By 2008, according to Medicare data, the code was being billed by podiatrists 74% of the time, and they were applying the skin substitute to ulcers, not burns. Moreover, 53% of the procedures were outpatient and 44% done in doctors' offices. Some podiatrists suggest 25 minutes is longer than the procedure typically takes, though this can vary. Lee Rogers, associate medical director of the amputation-prevention center at Valley Presbyterian Hospital in Los Angeles, says he requires seven minutes on average.

"I can't believe that's the vignette they based this code off of," he says.

At a national podiatric meeting in July, podiatrist James Stavosky showed slides highlighting that doctors who treated a stubborn foot ulcer with Dermagraft, a skin substitute used when billing that code, could make $3,137.54—substantially more than with rival products paid for under different codes. Dr. Stavosky says the slides were his idea and he wasn't paid for the talk by Advanced BioHealing Inc., the maker of Dermagraft.

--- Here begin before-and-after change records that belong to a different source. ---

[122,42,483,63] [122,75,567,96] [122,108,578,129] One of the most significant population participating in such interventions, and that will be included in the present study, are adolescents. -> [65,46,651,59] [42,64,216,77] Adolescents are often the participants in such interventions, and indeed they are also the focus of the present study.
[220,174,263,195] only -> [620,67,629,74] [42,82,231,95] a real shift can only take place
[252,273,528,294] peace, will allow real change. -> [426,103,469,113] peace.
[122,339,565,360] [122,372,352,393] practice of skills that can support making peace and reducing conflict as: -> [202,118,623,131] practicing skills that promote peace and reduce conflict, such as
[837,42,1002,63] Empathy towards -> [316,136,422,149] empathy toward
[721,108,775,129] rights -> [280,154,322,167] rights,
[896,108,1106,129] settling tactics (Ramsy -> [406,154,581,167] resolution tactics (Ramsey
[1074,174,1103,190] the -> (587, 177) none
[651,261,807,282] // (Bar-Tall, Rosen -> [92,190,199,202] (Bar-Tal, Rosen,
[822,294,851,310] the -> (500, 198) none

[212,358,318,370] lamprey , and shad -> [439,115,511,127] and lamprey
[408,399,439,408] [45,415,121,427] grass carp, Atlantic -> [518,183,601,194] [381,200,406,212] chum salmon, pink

The company confirms that.

The Medicare agency has proposed lopping its reimbursement for the Dermagraft procedure, and the RUC has suggested that the AMA committee that creates billing codes review the matter. Medicare's Mr. Blum says the agency is becoming "much more prescriptive" in working with the committee, prodding the panel to detect, and suggest fixes for, payments based on out-of-date assumptions. He adds that the agency has already made payment changes to "correct historical biases against primary-care professionals" and plans more such moves.

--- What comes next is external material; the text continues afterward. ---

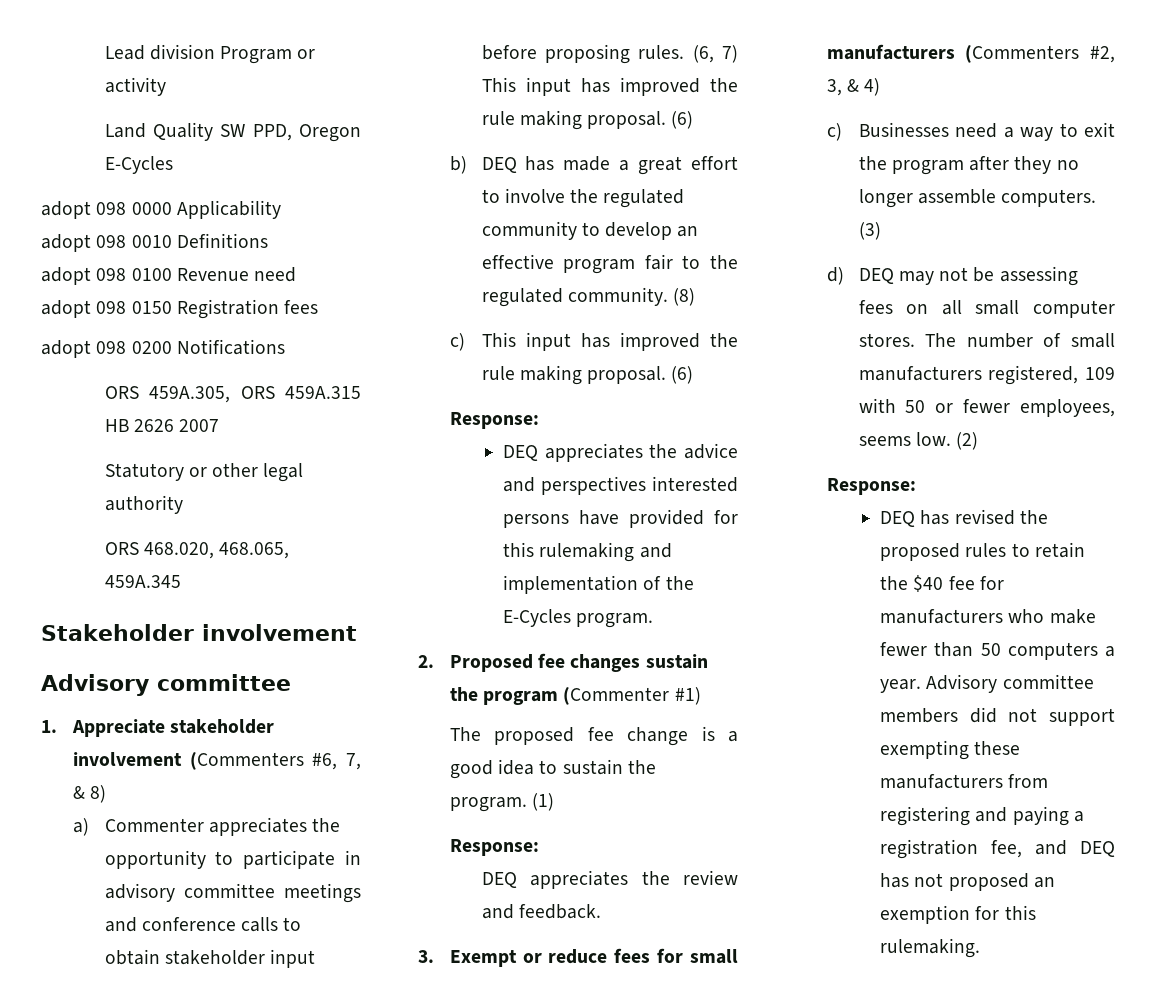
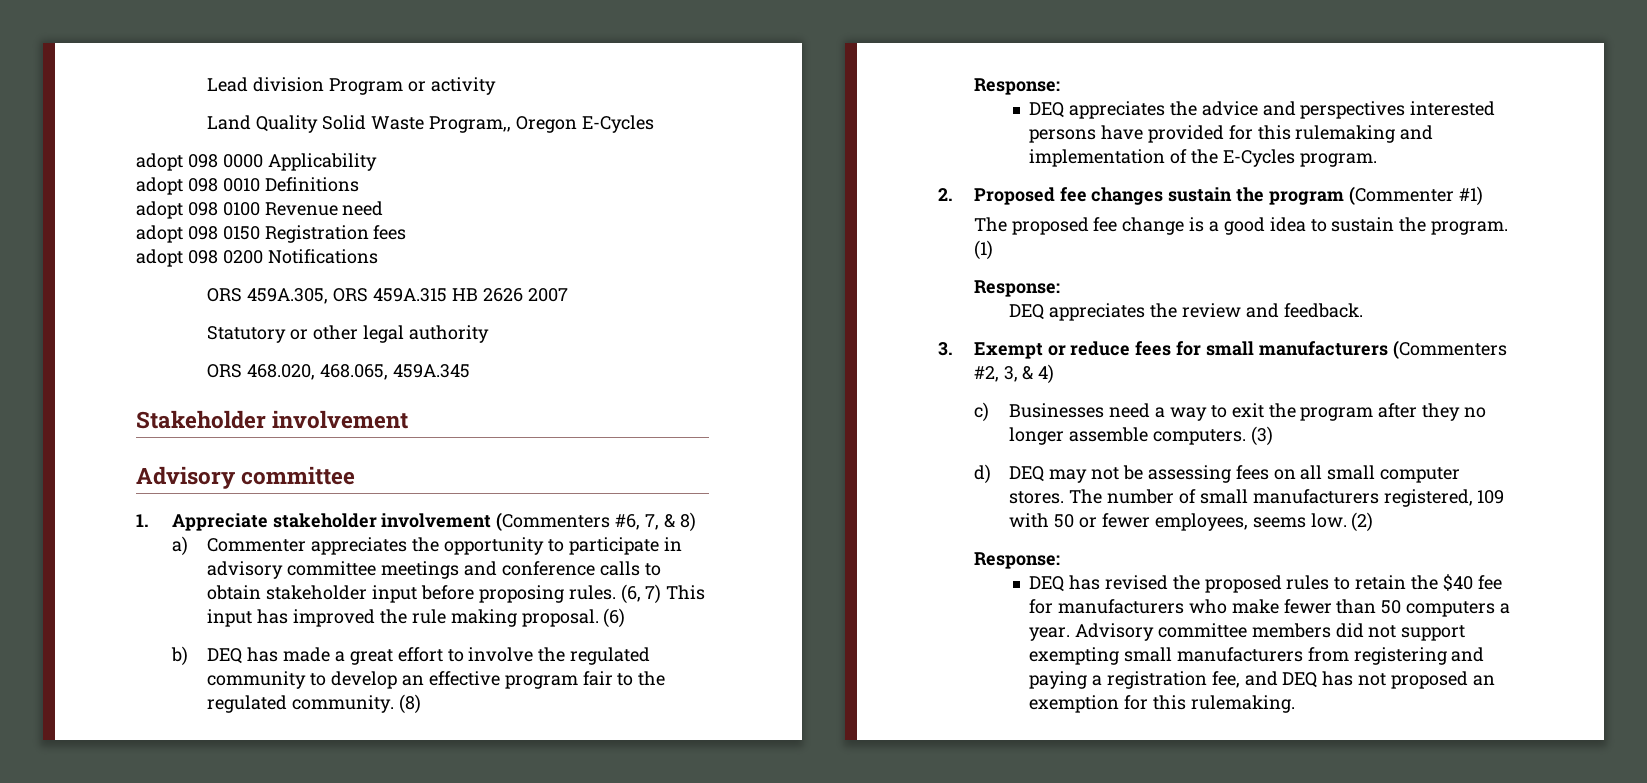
[220,124,292,141] SW PPD, -> [322,115,511,133] Solid Waste Program,,
[449,332,738,351] [481,365,694,385] // c) This input has improved the rule making proposal. (6) -> (422, 704) none
[974,741,1021,755] these -> [1124,647,1173,662] small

The RUC relies heavily on surveys performed by doctor specialty groups, requiring as few as 30 responses. The surveyed doctors estimate the time, stress, skill and other factors based on a hypothetical case that's supposed to represent a typical patient. They compare services to other, similar ones to help figure out relative difficulty. A blank example provided to The Wall Street Journal noted that the survey "is important to you and other physicians because these values determine the rate at which Medicare and other payers reimburse for procedures."

William Hsiao, the Harvard professor who led the original physician-work research used to set Medicare fees, argues the approach is almost guaranteed to inflate the values used to calculate fees.
"You do not turn this over to the people who have a strong interest in the outcome," he says. "Every society only wants its specialty's value to go up…. You cannot avoid the potential conflict."

A study published this June in the journal Medical Care Research and Review found the procedure times used by the RUC to calculate values may sometimes be exaggerated. The mean times for several types of surgeries were substantially shorter in a database drawn from hospital surgical records.
For instance, the time used by the RUC for carpal tunnel surgery—which was performed 106,000 times on Medicare patients in 2008, at a cost of around $44 million in doctor fees—is 25 minutes. According to Sullivan Healthcare Consulting Inc., which maintains the hospital database, the median time among teaching hospitals in recent years, based on 2,602 cases, was about one-third shorter, at 17 minutes. The figure for community hospitals, with 4,093 cases, was 18 minutes.

According to documents provided by the RUC, the 25-minute figure is based on 39 surveys of surgeons, out of 150 sent out by groups representing hand surgeons, orthopedic surgeons and plastic surgeons.

Robert H. Haralson III, former medical director for the American Academy of Orthopaedic Surgeons, says Medicare's payment isn't too high, because the surgery is a more intense procedure than the current value implies.

In a letter to the medical journal, RUC leaders said the article was "outdated" and questioned use of the surgical database, which classifies procedures in a different way than the RUC. Dr. Levy says the doctor surveys serve as "a beginning point" for the committee's experts.

Mr. Blum of the Medicare agency says that for now, "we are comfortable" with the RUC process. The federal health-care overhaul requires the government to insure that the doctor-fee values adopted by Medicare are accurate. "We're not going to rubber-stamp recommendations," he says.